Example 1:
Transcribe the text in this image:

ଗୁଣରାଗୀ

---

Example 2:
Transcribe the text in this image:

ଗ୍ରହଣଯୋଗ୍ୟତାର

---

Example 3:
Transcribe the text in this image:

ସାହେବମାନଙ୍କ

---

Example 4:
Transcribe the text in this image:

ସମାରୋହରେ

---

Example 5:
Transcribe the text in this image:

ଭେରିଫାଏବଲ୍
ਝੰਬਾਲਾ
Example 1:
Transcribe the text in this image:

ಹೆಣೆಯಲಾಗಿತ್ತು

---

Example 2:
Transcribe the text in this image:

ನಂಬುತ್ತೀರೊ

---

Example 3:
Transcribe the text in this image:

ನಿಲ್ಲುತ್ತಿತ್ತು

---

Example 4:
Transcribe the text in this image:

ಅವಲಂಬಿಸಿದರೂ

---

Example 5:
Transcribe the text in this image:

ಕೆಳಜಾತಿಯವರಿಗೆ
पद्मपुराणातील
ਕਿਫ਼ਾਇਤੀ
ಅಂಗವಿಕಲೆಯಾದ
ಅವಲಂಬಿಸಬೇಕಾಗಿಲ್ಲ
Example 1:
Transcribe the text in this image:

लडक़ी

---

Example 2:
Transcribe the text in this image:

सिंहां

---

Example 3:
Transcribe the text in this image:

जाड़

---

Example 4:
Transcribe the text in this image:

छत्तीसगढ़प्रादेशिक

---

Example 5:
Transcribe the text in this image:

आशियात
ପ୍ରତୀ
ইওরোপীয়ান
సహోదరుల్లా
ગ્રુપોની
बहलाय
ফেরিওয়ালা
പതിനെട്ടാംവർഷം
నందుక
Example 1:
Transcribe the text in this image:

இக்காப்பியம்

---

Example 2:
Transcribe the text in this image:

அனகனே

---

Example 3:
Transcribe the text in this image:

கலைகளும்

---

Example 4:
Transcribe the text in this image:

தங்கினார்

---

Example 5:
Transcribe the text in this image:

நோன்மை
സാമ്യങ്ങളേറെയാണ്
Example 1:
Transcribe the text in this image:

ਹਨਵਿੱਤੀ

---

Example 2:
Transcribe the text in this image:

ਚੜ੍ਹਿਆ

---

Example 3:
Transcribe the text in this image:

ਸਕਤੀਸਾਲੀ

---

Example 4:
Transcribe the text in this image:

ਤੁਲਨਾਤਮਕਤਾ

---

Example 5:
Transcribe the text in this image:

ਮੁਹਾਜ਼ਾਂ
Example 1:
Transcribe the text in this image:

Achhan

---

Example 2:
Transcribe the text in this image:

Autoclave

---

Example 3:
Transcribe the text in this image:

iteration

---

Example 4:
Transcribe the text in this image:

TASK STATEMENT » Could you transcribe all of the entries exactly, leaving nothing out?

RESULT »
Example 1:
Transcribe the text in this image:

ଗୁଣରାଗୀ

---

Example 2:
Transcribe the text in this image:

ଗ୍ରହଣଯୋଗ୍ୟତାର

---

Example 3:
Transcribe the text in this image:

ସାହେବମାନଙ୍କ

---

Example 4:
Transcribe the text in this image:

ସମାରୋହରେ

---

Example 5:
Transcribe the text in this image:

ଭେରିଫାଏବଲ୍
ਝੰਬਾਲਾ
Example 1:
Transcribe the text in this image:

ಹೆಣೆಯಲಾಗಿತ್ತು

---

Example 2:
Transcribe the text in this image:

ನಂಬುತ್ತೀರೊ

---

Example 3:
Transcribe the text in this image:

ನಿಲ್ಲುತ್ತಿತ್ತು

---

Example 4:
Transcribe the text in this image:

ಅವಲಂಬಿಸಿದರೂ

---

Example 5:
Transcribe the text in this image:

ಕೆಳಜಾತಿಯವರಿಗೆ
पद्मपुराणातील
ਕਿਫ਼ਾਇਤੀ
ಅಂಗವಿಕಲೆಯಾದ
ಅವಲಂಬಿಸಬೇಕಾಗಿಲ್ಲ
Example 1:
Transcribe the text in this image:

लडक़ी

---

Example 2:
Transcribe the text in this image:

सिंहां

---

Example 3:
Transcribe the text in this image:

जाड़

---

Example 4:
Transcribe the text in this image:

छत्तीसगढ़प्रादेशिक

---

Example 5:
Transcribe the text in this image:

आशियात
ପ୍ରତୀ
ইওরোপীয়ান
సహోదరుల్లా
ગ્રુપોની
बहलाय
ফেরিওয়ালা
പതിനെട്ടാംവർഷം
నందుక
Example 1:
Transcribe the text in this image:

இக்காப்பியம்

---

Example 2:
Transcribe the text in this image:

அனகனே

---

Example 3:
Transcribe the text in this image:

கலைகளும்

---

Example 4:
Transcribe the text in this image:

தங்கினார்

---

Example 5:
Transcribe the text in this image:

நோன்மை
സാമ്യങ്ങളേറെയാണ്
Example 1:
Transcribe the text in this image:

ਹਨਵਿੱਤੀ

---

Example 2:
Transcribe the text in this image:

ਚੜ੍ਹਿਆ

---

Example 3:
Transcribe the text in this image:

ਸਕਤੀਸਾਲੀ

---

Example 4:
Transcribe the text in this image:

ਤੁਲਨਾਤਮਕਤਾ

---

Example 5:
Transcribe the text in this image:

ਮੁਹਾਜ਼ਾਂ
Example 1:
Transcribe the text in this image:

Achhan

---

Example 2:
Transcribe the text in this image:

Autoclave

---

Example 3:
Transcribe the text in this image:

iteration

---

Example 4:
Transcribe the text in this image:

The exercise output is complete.